:: Material provided

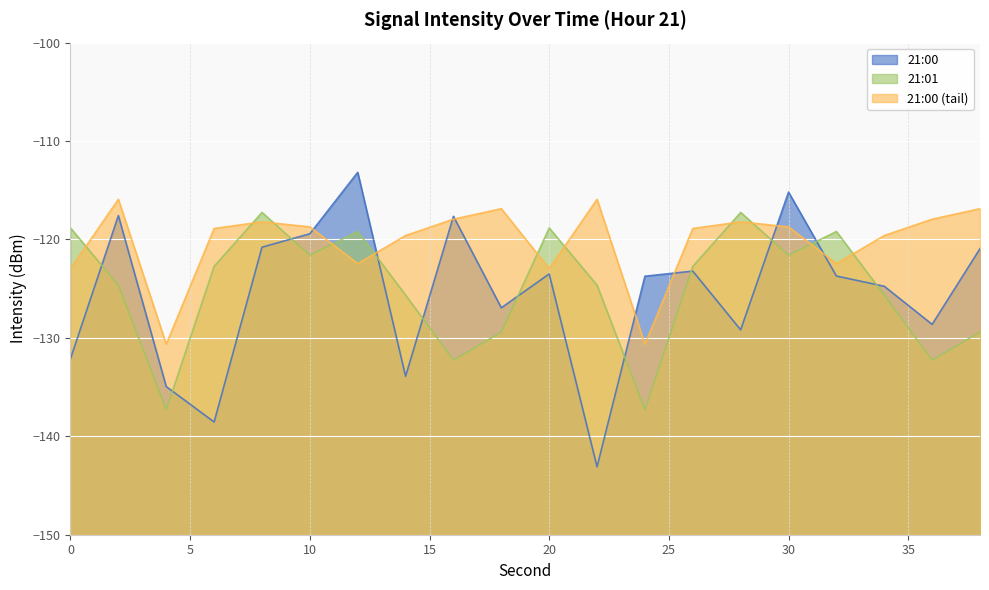

Reading left to right, transcribe all the data shown in this chart.

21:00: -132.1	-117.6	-134.9	-138.5	-120.8	-119.4	-113.2	-133.9	-117.7	-126.9	-123.5	-143.1	-123.7	-123.2	-129.2	-115.2	-123.7	-124.8	-128.6	-120.9
21:01: -118.8	-124.6	-137.3	-122.7	-117.3	-121.6	-119.2	-125.7	-132.3	-129.4	-118.8	-124.6	-137.3	-122.7	-117.3	-121.6	-119.2	-125.7	-132.3	-129.4
21:00 (tail): -123.0	-115.9	-130.6	-118.9	-118.2	-118.7	-122.5	-119.6	-117.9	-116.9	-123.0	-115.9	-130.6	-118.9	-118.2	-118.7	-122.5	-119.6	-117.9	-116.9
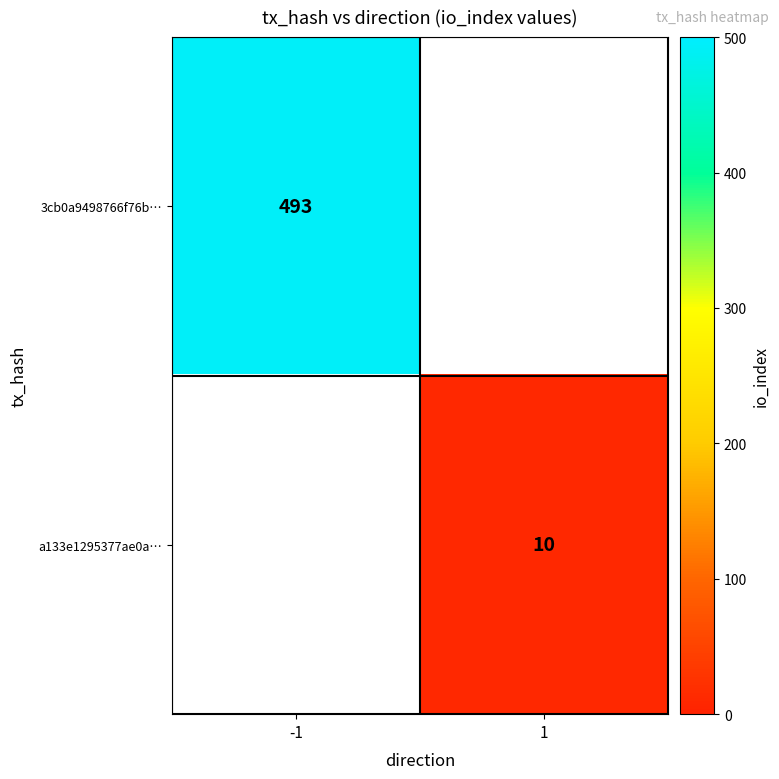

What is the maximum value shown in the chart?

493.0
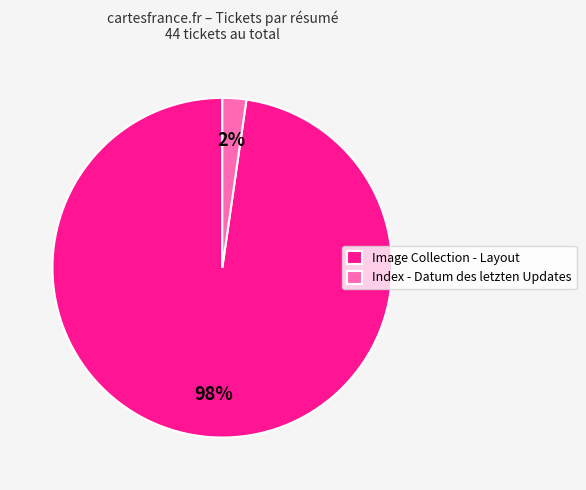

What is the largest slice in the pie chart?

Image Collection - Layout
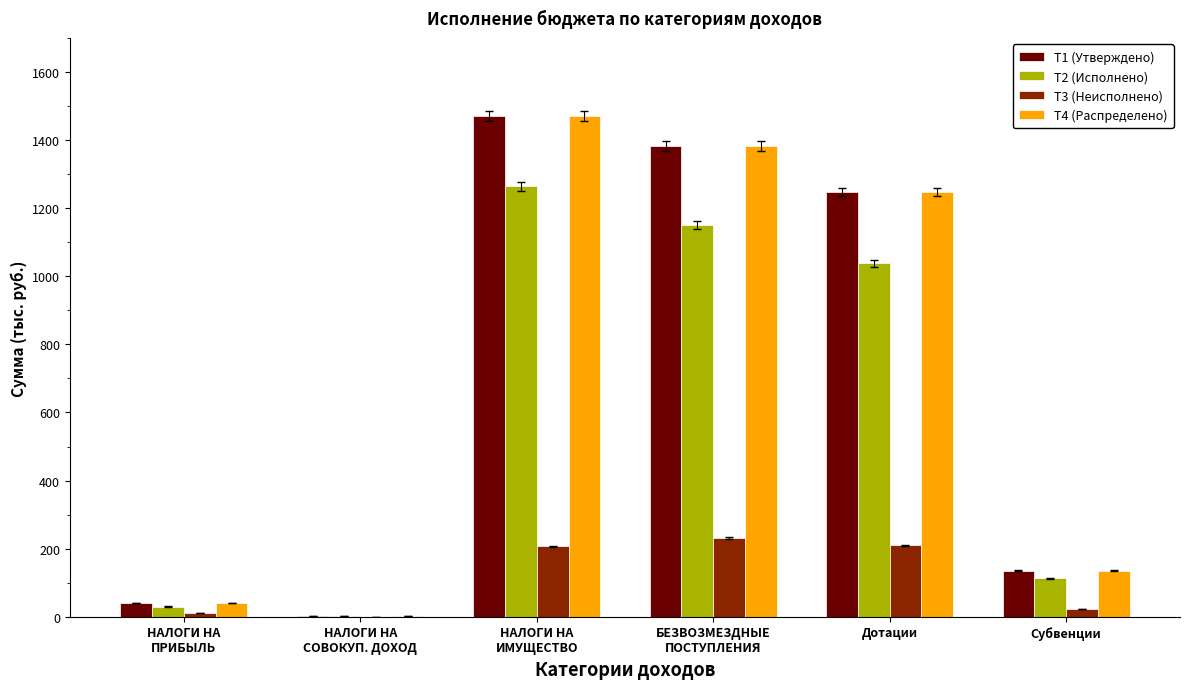

What is the sum of all T3 (Неисполнено) values?

681.0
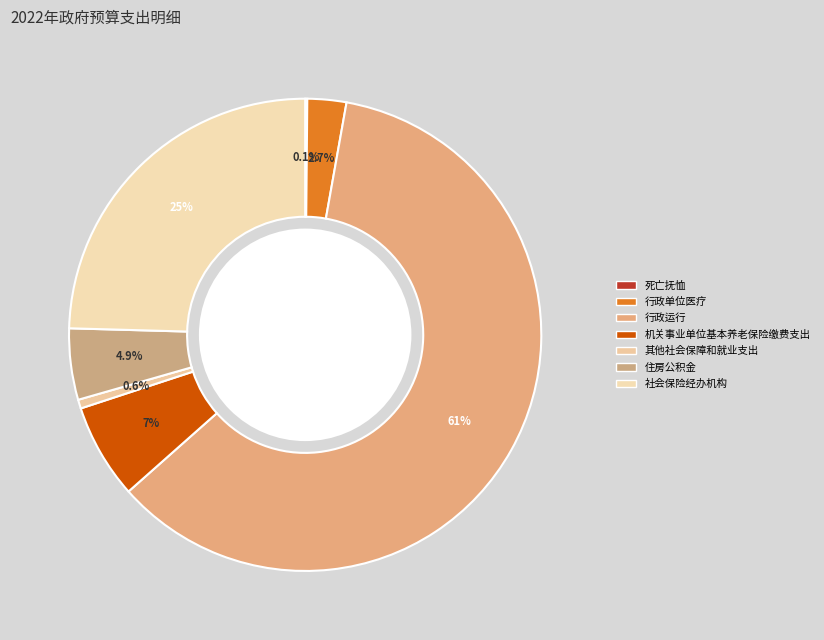

What percentage is the 社会保险经办机构 slice, to the nearest percent?

25%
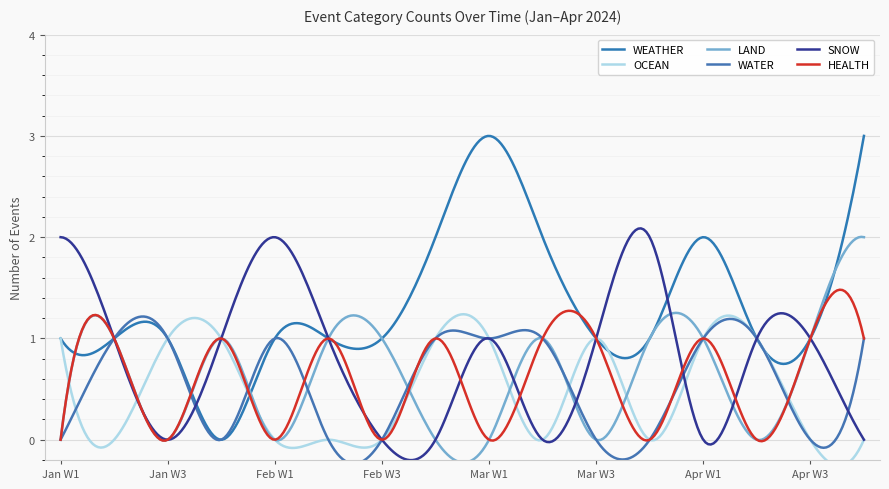

What are all the series names shown in the legend?

WEATHER, OCEAN, LAND, WATER, SNOW, HEALTH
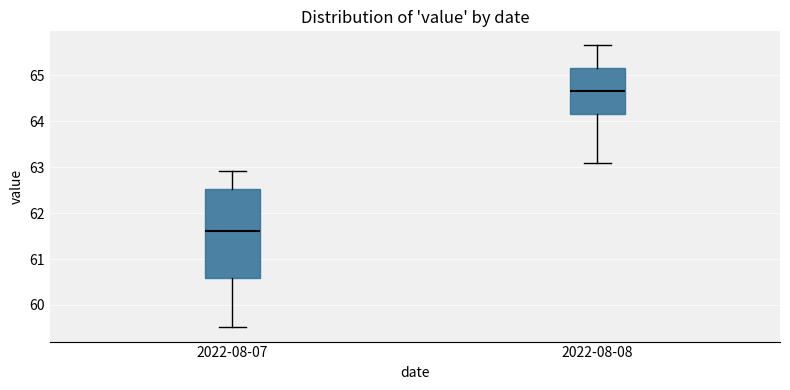

Reading left to right, read every box against the y-axis: the position of its median line, the range the box covers, and the ends of its whiskers. The values are not printed on the chart, so give them approximately, as read against the axis.

2022-08-07: median 61.6, box 60.6 to 62.5, whiskers 59.5 to 62.9
2022-08-08: median 64.7, box 64.2 to 65.2, whiskers 63.1 to 65.7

::::

* [What to do]: Copy out every one of the lines above word for word, leaving out the pictures.

* [Task result]:
Reading left to right, transcribe all the data shown in this chart.

21:00: -132.1	-117.6	-134.9	-138.5	-120.8	-119.4	-113.2	-133.9	-117.7	-126.9	-123.5	-143.1	-123.7	-123.2	-129.2	-115.2	-123.7	-124.8	-128.6	-120.9
21:01: -118.8	-124.6	-137.3	-122.7	-117.3	-121.6	-119.2	-125.7	-132.3	-129.4	-118.8	-124.6	-137.3	-122.7	-117.3	-121.6	-119.2	-125.7	-132.3	-129.4
21:00 (tail): -123.0	-115.9	-130.6	-118.9	-118.2	-118.7	-122.5	-119.6	-117.9	-116.9	-123.0	-115.9	-130.6	-118.9	-118.2	-118.7	-122.5	-119.6	-117.9	-116.9

What is the maximum value shown in the chart?

493.0

What is the largest slice in the pie chart?

Image Collection - Layout

What is the sum of all T3 (Неисполнено) values?

681.0

What percentage is the 社会保险经办机构 slice, to the nearest percent?

25%

What are all the series names shown in the legend?

WEATHER, OCEAN, LAND, WATER, SNOW, HEALTH

Reading left to right, read every box against the y-axis: the position of its median line, the range the box covers, and the ends of its whiskers. The values are not printed on the chart, so give them approximately, as read against the axis.

2022-08-07: median 61.6, box 60.6 to 62.5, whiskers 59.5 to 62.9
2022-08-08: median 64.7, box 64.2 to 65.2, whiskers 63.1 to 65.7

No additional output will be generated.